MISS LINDA SITS in the backseat of a huge pickup truck. Mark and the man with dreads argue over the closest hospital. Her skull rattles and she remembers she left her doggy-bag at the bar. “My burrito, Mark,” she says. “We gotta go back.”

The man with dreads turns to her and says, “We’re going to the hospital. Remember?” He drives them over a drawbridge; Mark cusses as red lights flash and a traffic bar flies down in front of them. Miss Linda feels the gears crank underneath them as the truss extends to the sky. She mutters, “I hate rollercoasters.”

“We shouldn’t have gone this way,” Mark shouts.

The man with dreads says, “Sorry, baby,” and Mark shushes him. “Ambulances take forever to come. This is still best.”

Miss Linda notices packages under her feet with addresses in Mark’s handwriting. “What’s this?” she asks.

“More gowns,” Mark says. “We’re mailing them tomorrow.”

Miss Linda sighs and stares into the canal. There’s a barge with towering shipping containers that could be a whole story or two. The weight of the barge forces ripples through the canal and into the river. Miss Linda asks, “What do you think is in those?”

“Crap,” Mark says.

“Everything is crap to you.”

“Grandma’s clothes are going to good folks. They’ll love them. They’ll have to after all the money they spent.”
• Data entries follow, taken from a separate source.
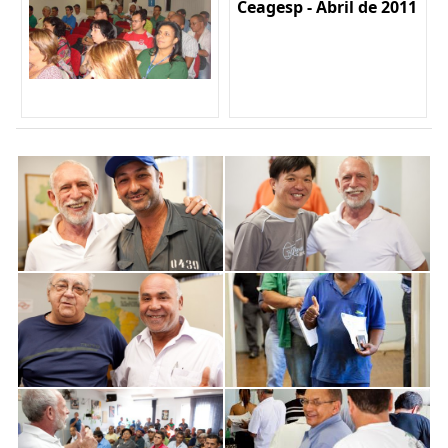
Ceagesp - Abril de 2011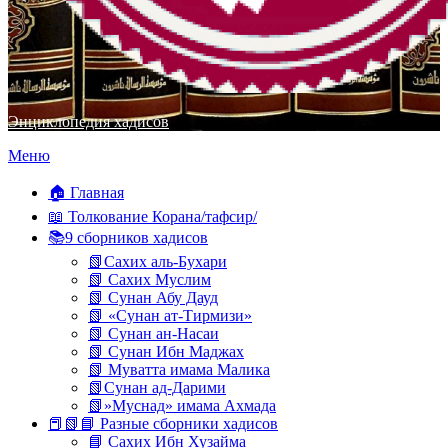
Энциклопедия хадисов
Перейти
Меню
к
содержимому
🏠 Главная
📖 Толкование Корана/тафсир/
📚9 сборников хадисов
📗Сахих аль-Бухари
📗 Сахих Муслим
📗 Сунан Абу Дауд
📗 «Сунан ат-Тирмизи»
📗 Сунан ан-Насаи
📗 Сунан Ибн Маджах
📗 Муватта имама Малика
📗Сунан ад-Дарими
📗»Муснад» имама Ахмада
📕📗📘 Разные сборники хадисов
📘 Сахих Ибн Хузайма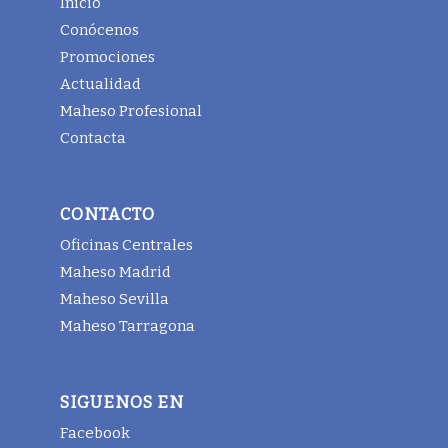
Inicio
Conócenos
Promociones
Actualidad
Maheso Profesional
Contacta
CONTACTO
Oficinas Centrales
Maheso Madrid
Maheso Sevilla
Maheso Tarragona
SIGUENOS EN
Facebook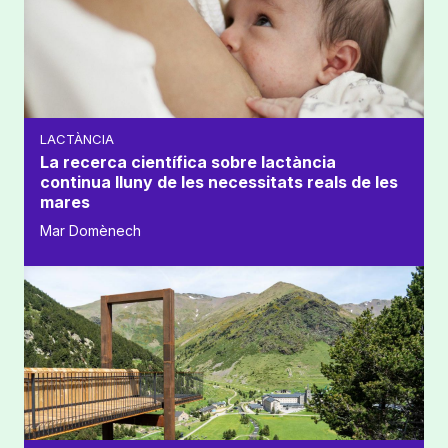
LACTÀNCIA
La recerca científica sobre lactància
continua lluny de les necessitats reals de les
mares
Mar Domènech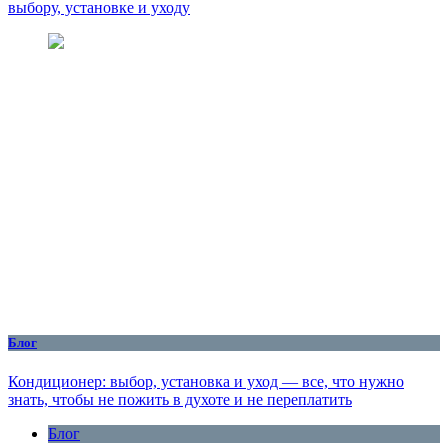
выбору, установке и уходу
Блог
Кондиционер: выбор, установка и уход — все, что нужно
знать, чтобы не пожить в духоте и не переплатить
Блог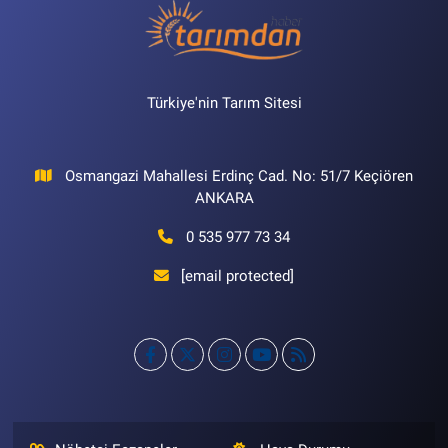
Türkiye'nin Tarım Sitesi
Osmangazi Mahallesi Erdinç Cad. No: 51/7 Keçiören
ANKARA
0 535 977 73 34
[email protected]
She struggles to keep her eyes open. She remembers her mother, who was good at dispensing secrets, claimed the deceased only truly die when the last person who knew them passes. This can be a shared life. A memory of their scent, laugh, or smile.

Mark squeezes her knee. “Don’t sleep, Ma.”

“Now you’re babying me,” Miss Linda says. “Would you look at that? We’re all babies. Just in bigger bodies.”

Miss Linda curls into herself. The red lights sink her into a dream. She’s svelte in her mother’s magnolia dress, standing in her mother’s house but the ceiling is higher, the bookshelves, wider. The dayroom fits more people than it can accommodate. Friendly faces. Faces she hasn’t seen in years. It smells like a hot day and olive oil. She tries not to stomp on the packages.